Records for the task:
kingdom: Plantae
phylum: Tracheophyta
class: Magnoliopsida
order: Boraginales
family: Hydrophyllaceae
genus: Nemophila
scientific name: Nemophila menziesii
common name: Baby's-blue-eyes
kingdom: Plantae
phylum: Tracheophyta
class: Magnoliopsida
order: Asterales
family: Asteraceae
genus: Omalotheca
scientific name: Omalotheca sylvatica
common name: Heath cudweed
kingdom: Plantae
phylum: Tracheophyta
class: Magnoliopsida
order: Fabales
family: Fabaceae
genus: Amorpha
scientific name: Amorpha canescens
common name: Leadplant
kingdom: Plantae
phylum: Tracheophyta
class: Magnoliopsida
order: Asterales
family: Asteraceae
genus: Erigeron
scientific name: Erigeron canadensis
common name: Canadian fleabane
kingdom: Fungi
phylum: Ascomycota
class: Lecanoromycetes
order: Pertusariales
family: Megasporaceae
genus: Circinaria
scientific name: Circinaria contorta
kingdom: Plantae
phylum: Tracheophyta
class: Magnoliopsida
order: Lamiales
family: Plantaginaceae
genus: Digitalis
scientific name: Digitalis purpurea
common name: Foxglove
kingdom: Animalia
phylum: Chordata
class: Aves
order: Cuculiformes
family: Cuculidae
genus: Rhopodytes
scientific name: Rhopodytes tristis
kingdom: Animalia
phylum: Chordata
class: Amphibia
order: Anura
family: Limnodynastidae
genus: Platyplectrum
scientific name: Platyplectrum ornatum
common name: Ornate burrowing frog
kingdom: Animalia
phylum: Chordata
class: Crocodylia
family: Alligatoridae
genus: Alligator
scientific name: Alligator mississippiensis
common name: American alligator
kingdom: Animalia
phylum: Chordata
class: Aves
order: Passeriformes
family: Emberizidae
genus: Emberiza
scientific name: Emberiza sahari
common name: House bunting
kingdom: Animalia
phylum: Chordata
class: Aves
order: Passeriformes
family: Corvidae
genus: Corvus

Goal:
Can you write out all the entries above again, switching every "common name" to "vernacular name" and leaving everything else unchanged?

Written answer:
kingdom: Plantae
phylum: Tracheophyta
class: Magnoliopsida
order: Boraginales
family: Hydrophyllaceae
genus: Nemophila
scientific name: Nemophila menziesii
vernacular name: Baby's-blue-eyes
kingdom: Plantae
phylum: Tracheophyta
class: Magnoliopsida
order: Asterales
family: Asteraceae
genus: Omalotheca
scientific name: Omalotheca sylvatica
vernacular name: Heath cudweed
kingdom: Plantae
phylum: Tracheophyta
class: Magnoliopsida
order: Fabales
family: Fabaceae
genus: Amorpha
scientific name: Amorpha canescens
vernacular name: Leadplant
kingdom: Plantae
phylum: Tracheophyta
class: Magnoliopsida
order: Asterales
family: Asteraceae
genus: Erigeron
scientific name: Erigeron canadensis
vernacular name: Canadian fleabane
kingdom: Fungi
phylum: Ascomycota
class: Lecanoromycetes
order: Pertusariales
family: Megasporaceae
genus: Circinaria
scientific name: Circinaria contorta
kingdom: Plantae
phylum: Tracheophyta
class: Magnoliopsida
order: Lamiales
family: Plantaginaceae
genus: Digitalis
scientific name: Digitalis purpurea
vernacular name: Foxglove
kingdom: Animalia
phylum: Chordata
class: Aves
order: Cuculiformes
family: Cuculidae
genus: Rhopodytes
scientific name: Rhopodytes tristis
kingdom: Animalia
phylum: Chordata
class: Amphibia
order: Anura
family: Limnodynastidae
genus: Platyplectrum
scientific name: Platyplectrum ornatum
vernacular name: Ornate burrowing frog
kingdom: Animalia
phylum: Chordata
class: Crocodylia
family: Alligatoridae
genus: Alligator
scientific name: Alligator mississippiensis
vernacular name: American alligator
kingdom: Animalia
phylum: Chordata
class: Aves
order: Passeriformes
family: Emberizidae
genus: Emberiza
scientific name: Emberiza sahari
vernacular name: House bunting
kingdom: Animalia
phylum: Chordata
class: Aves
order: Passeriformes
family: Corvidae
genus: Corvus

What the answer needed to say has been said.